Extracto de página |
———

La Crisis del petróleo de 1973 marcó un punto de inflexión en el ritmo de vaciamiento de los espacios rurales, aunque en España los efectos llegaron con un cierto retraso respecto a otros países debido al proteccionismo económico y prácticamente se unieron a los de una segunda gran crisis en 1979. La subida de los costes energéticos se tradujo en una aguda recesión industrial y en un incremento espectacular del desempleo urbano. Esta nueva coyuntura económica alivió la tensión migratoria entre el campo y las ciudades y las expectativas urbanas para los habitantes del medio rural dispuestos a abandonarlo se redujeron. La reestructuración industrial y los procesos de reconversión productiva, necesarios para superar la crisis y como requisito imprescindible para la entrada de España en la Comunidad Económica Europea, no sólo paralizaron la creación de empleo industrial sino que, a través de las regulaciones de plantilla y los cierres patronales, generaron grandes excedentes laborales que buscaron refugio en la intensificación de la agricultura o en el sector terciario ligado al «boom» del turismo en algunas zonas del litoral mediterráneo, o bien formaron parte de los movimientos de retorno que supusieron una inversión de flujos de antiguos emigrantes jubilados o parados que decidieron regresar a sus lugares de origen.  La crisis industrial se había sentido en Europa con unos años de antelación hizo que un gran número de emigrantes retornara a España estableciéndose en su mayor parte en las áreas industriales lo cual contribuyó a agravar los efectos de la crisis de la industria española. En este orden de cosas entre 1975 y 1980 los volúmenes de los flujos campo-ciudad se redujeron drásticamente a la vez que cambiaba el mapa de los focos de atracción.

———

Datos extraídos |
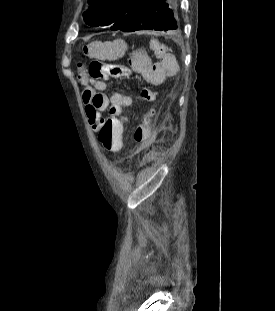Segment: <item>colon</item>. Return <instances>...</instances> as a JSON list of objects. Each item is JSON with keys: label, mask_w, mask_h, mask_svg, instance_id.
<instances>
[{"label": "colon", "mask_w": 275, "mask_h": 311, "mask_svg": "<svg viewBox=\"0 0 275 311\" xmlns=\"http://www.w3.org/2000/svg\"><path fill=\"white\" fill-rule=\"evenodd\" d=\"M103 46L102 42H92L83 46V53L92 58L87 68L89 75L95 79L123 76L125 72L122 66L107 63L101 59L104 54ZM140 96L143 100L149 102L155 98L154 92L148 89H142ZM126 125L127 118H103V123L99 127L97 134L98 141L105 150L114 153L122 148L123 138L119 130H125Z\"/></svg>", "instance_id": "1"}]
</instances>
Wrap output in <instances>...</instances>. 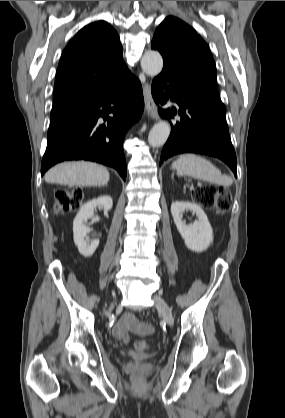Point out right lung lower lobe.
<instances>
[{"label": "right lung lower lobe", "instance_id": "obj_1", "mask_svg": "<svg viewBox=\"0 0 285 418\" xmlns=\"http://www.w3.org/2000/svg\"><path fill=\"white\" fill-rule=\"evenodd\" d=\"M144 109L140 81L133 75L119 87L51 121L41 175L66 160H89L115 168L123 180L127 169L123 141ZM109 113L113 117H109ZM102 117L107 125H99Z\"/></svg>", "mask_w": 285, "mask_h": 418}]
</instances>
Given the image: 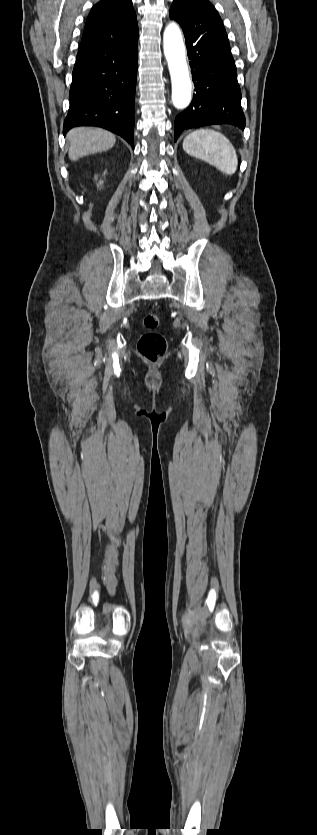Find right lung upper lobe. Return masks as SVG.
I'll list each match as a JSON object with an SVG mask.
<instances>
[{"label": "right lung upper lobe", "mask_w": 317, "mask_h": 835, "mask_svg": "<svg viewBox=\"0 0 317 835\" xmlns=\"http://www.w3.org/2000/svg\"><path fill=\"white\" fill-rule=\"evenodd\" d=\"M138 35L136 14L131 0H101L90 11L81 45L96 43L113 46Z\"/></svg>", "instance_id": "1"}]
</instances>
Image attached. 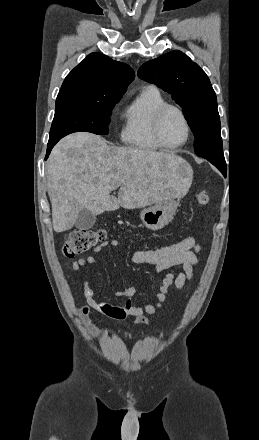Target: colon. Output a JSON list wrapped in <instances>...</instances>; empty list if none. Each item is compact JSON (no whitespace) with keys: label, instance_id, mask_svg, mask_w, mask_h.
Wrapping results in <instances>:
<instances>
[{"label":"colon","instance_id":"5ec220e1","mask_svg":"<svg viewBox=\"0 0 259 440\" xmlns=\"http://www.w3.org/2000/svg\"><path fill=\"white\" fill-rule=\"evenodd\" d=\"M197 202L201 206L209 203V194L202 190L196 196ZM106 232L103 229L84 230L77 229L68 234L63 245V254L66 257H73L83 253L103 242L106 239Z\"/></svg>","mask_w":259,"mask_h":440}]
</instances>
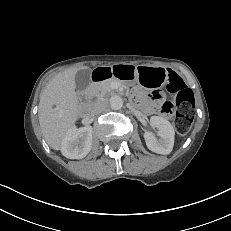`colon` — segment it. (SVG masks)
<instances>
[{
    "instance_id": "5ec220e1",
    "label": "colon",
    "mask_w": 231,
    "mask_h": 231,
    "mask_svg": "<svg viewBox=\"0 0 231 231\" xmlns=\"http://www.w3.org/2000/svg\"><path fill=\"white\" fill-rule=\"evenodd\" d=\"M169 90L175 95L174 102L161 101L158 104V110L165 114L176 110L174 116L175 129L179 135H185L189 131L195 115L194 93L177 74L170 75Z\"/></svg>"
}]
</instances>
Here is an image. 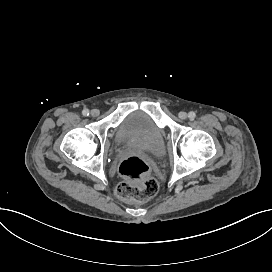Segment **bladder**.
Listing matches in <instances>:
<instances>
[{
    "instance_id": "obj_1",
    "label": "bladder",
    "mask_w": 272,
    "mask_h": 272,
    "mask_svg": "<svg viewBox=\"0 0 272 272\" xmlns=\"http://www.w3.org/2000/svg\"><path fill=\"white\" fill-rule=\"evenodd\" d=\"M164 138V131L154 120L132 113L119 124L116 140L120 147L135 146L143 153L157 155L164 147Z\"/></svg>"
}]
</instances>
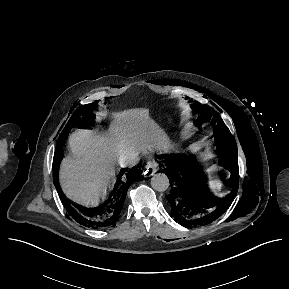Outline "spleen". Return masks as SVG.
Returning a JSON list of instances; mask_svg holds the SVG:
<instances>
[{
	"mask_svg": "<svg viewBox=\"0 0 289 289\" xmlns=\"http://www.w3.org/2000/svg\"><path fill=\"white\" fill-rule=\"evenodd\" d=\"M208 185L214 192H217L221 186V181L218 179H215V180L210 181Z\"/></svg>",
	"mask_w": 289,
	"mask_h": 289,
	"instance_id": "spleen-1",
	"label": "spleen"
}]
</instances>
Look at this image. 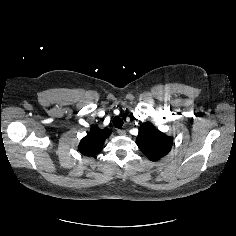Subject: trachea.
I'll return each instance as SVG.
<instances>
[{
  "label": "trachea",
  "instance_id": "trachea-1",
  "mask_svg": "<svg viewBox=\"0 0 236 236\" xmlns=\"http://www.w3.org/2000/svg\"><path fill=\"white\" fill-rule=\"evenodd\" d=\"M113 125L115 128L120 129L123 126V120L120 117L116 116L113 118Z\"/></svg>",
  "mask_w": 236,
  "mask_h": 236
}]
</instances>
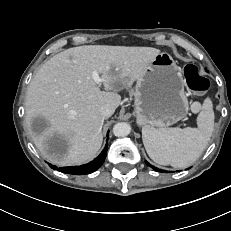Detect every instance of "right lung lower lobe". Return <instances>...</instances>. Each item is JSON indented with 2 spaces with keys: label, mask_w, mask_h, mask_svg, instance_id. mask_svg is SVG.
I'll return each instance as SVG.
<instances>
[{
  "label": "right lung lower lobe",
  "mask_w": 231,
  "mask_h": 231,
  "mask_svg": "<svg viewBox=\"0 0 231 231\" xmlns=\"http://www.w3.org/2000/svg\"><path fill=\"white\" fill-rule=\"evenodd\" d=\"M107 150H108V143H106L104 150L101 152V154L96 159H94L88 164H84L81 166L60 167V168L52 164H49V166L55 170H58L60 172L67 173V174H75V175L89 174V173L96 171L98 168H100V166L103 164L107 156Z\"/></svg>",
  "instance_id": "98d812e1"
}]
</instances>
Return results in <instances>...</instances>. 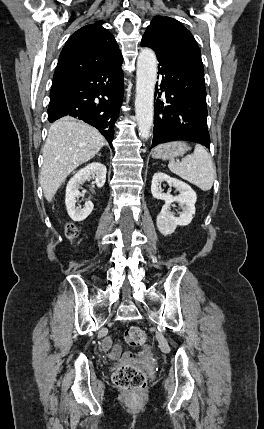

———

Enunciado 1 | Según el texto sobre la crisis del petróleo de 1973, ¿en qué año llegó la segunda gran crisis?
Enunciado 2 | Continúa el texto sobre la crisis del petróleo de 1973 a partir de su última oración.
Los datos no guardan ninguna relación con el texto.

Respuesta 1 | En 1979.

Respuesta 2 |
 

·        La transición de las migraciones:

 

A comienzos de los 80 se produce la ruptura del sistema tradicional de migración. En adelante la movilidad migratoria se verá alterada en cuanto al volumen de flujos y las distancias recorridas, no sólo por los efectos de la crisis de la industria y del atractivo de los nuevos focos, también como consecuencia del agotamiento en origen y especialmente por los cambios institucionales operados en la España democrática. La consolidación del Estado de las Autonomías ha repercutido en mejoras sustanciales de las condiciones de vida y de trabajo sobre todo en las Comunidades más desfavorecidas. Las actuaciones políticas en busca del llamado «Estado del Bienestar» se perciben más en el mundo rural que en el urbano y, mientras tanto, los gobiernos autónomos y los ayuntamientos democráticos han ejercido como promotores del desarrollo regional y local, todo lo cual ha servido para retener la población en sus Comunidades aunque no hayan conseguido afianzar la de sus áreas rurales. En definitiva, podría decirse que «... se procede a una redistribución demográfica regional que contrasta con la interregional de décadas anteriores.» (Romero y Albertos, 1993)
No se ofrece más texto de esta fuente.